En el corazón del Mediterráneo y de esta extraordinaria ciudad, que conoce bien la miseria y la grandeza del corazón, nos hemos inclinado ante las heridas del mundo. Hay una enfermedad que todo lo contamina y que se llama violencia. La violencia es la oscura compañera cotidiana de demasiados hombres y mujeres de nuestro planeta. Hay guerras, terrorismo, pobreza y desesperación, abuso del planeta. Se nutre desprecio, se aturde en el odio, se mata la esperanza y se siembra miedo, se golpea a los inocentes, se desfigura la humanidad. La violencia es una tentación para el corazón del hombre, que le dice: «no puede cambiar nada». Este pesimismo hace creer que es imposible vivir juntos.

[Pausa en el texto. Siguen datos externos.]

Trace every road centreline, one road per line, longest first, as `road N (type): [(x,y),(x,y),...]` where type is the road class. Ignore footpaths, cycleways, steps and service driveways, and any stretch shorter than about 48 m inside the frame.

Desde Nápoles podemos decir con más fuerza que ayer que quien usa el nombre de Dios para odiar al otro, para cometer actos de violencia, para hacer la guerra, blasfema contra el nombre de Dios.

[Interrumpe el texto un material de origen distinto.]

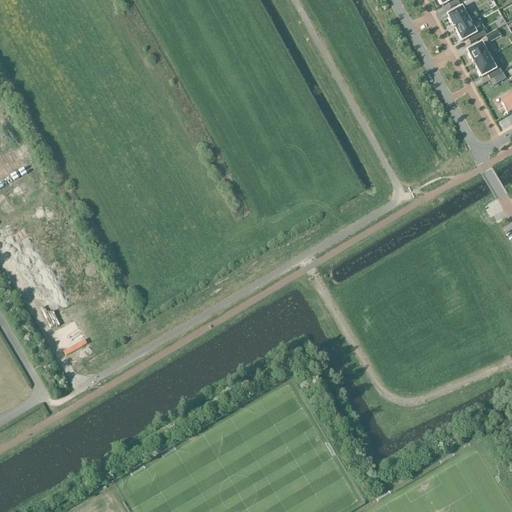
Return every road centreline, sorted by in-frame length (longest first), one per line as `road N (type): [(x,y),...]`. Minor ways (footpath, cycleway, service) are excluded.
road 1 (residential): [(402,198),(79,391)]
road 2 (residential): [(402,198),(293,0)]
road 3 (residential): [(478,154),(393,0)]
road 4 (residential): [(0,256),(79,391)]
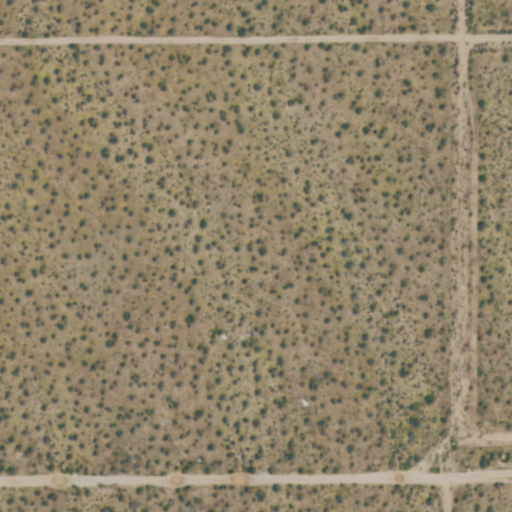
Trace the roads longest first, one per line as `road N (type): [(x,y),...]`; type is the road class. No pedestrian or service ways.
road 1 (track): [(0,45),(511,40)]
road 2 (track): [(0,485),(511,485)]
road 3 (track): [(445,485),(463,439),(467,0)]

Como nos dijo Benedicto XVI: «No se puede justificar nunca el mal y la violencia invocando el nombre de Dios».
Inclinándonos ante nuestras tradiciones religiosas, hemos escuchado el dolor del sur del mundo, y hemos experimentado el peso del pesimismo que se eleva desde el siglo XX con su carga de guerras y de ilusiones caídas. Se necesita la fuerza del Espíritu de amor que ayuda a reconstruir y reunir una humanidad divida. La fuerza del espíritu cambia el corazón del hombre y la historia.

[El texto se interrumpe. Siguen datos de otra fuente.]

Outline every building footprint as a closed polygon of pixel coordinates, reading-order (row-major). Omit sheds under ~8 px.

Entrando en lo profundo de nuestras tradiciones religiosas, hemos redescubierto cómo, sin diálogo, no hay esperanza, y uno queda condenado al miedo al otro. El diálogo no anula las diferencias. El diálogo enriquece la vida y deshace el pesimismo que lleva a ver en el otro una amenaza. El diálogo no es la ilusión de los débiles, sino la sabiduría de los fuertes que saben confiar en la fuerza débil de la oración: la oración cambia el mundo y el destino de la humanidad. El diálogo no debilita la identidad de nadie, sino que mueve a cada uno a ver lo mejor del otro. Nada se pierde con el diálogo, todo es posible con el diálogo.
A quien sigue matando, a quien sigue sembrando terrorismo y hace la guerra en el nombre de Dios, le repetimos: «¡Alto! ¡No matéis! La violencia es siempre un fracaso para todos».
Nos comprometemos a buscar y a proponer a nuestros hermanos en religión el arte de convivir. No hay alternativa a la unidad de la familia humana. Se necesitan constructores valientes, en todas las culturas, en todas las tradiciones religiosas. Necesitamos la globalización del espíritu que permite ver lo que ya no se puede ver, la belleza de la vida del otro, en toda circunstancia, incluso en la más difícil.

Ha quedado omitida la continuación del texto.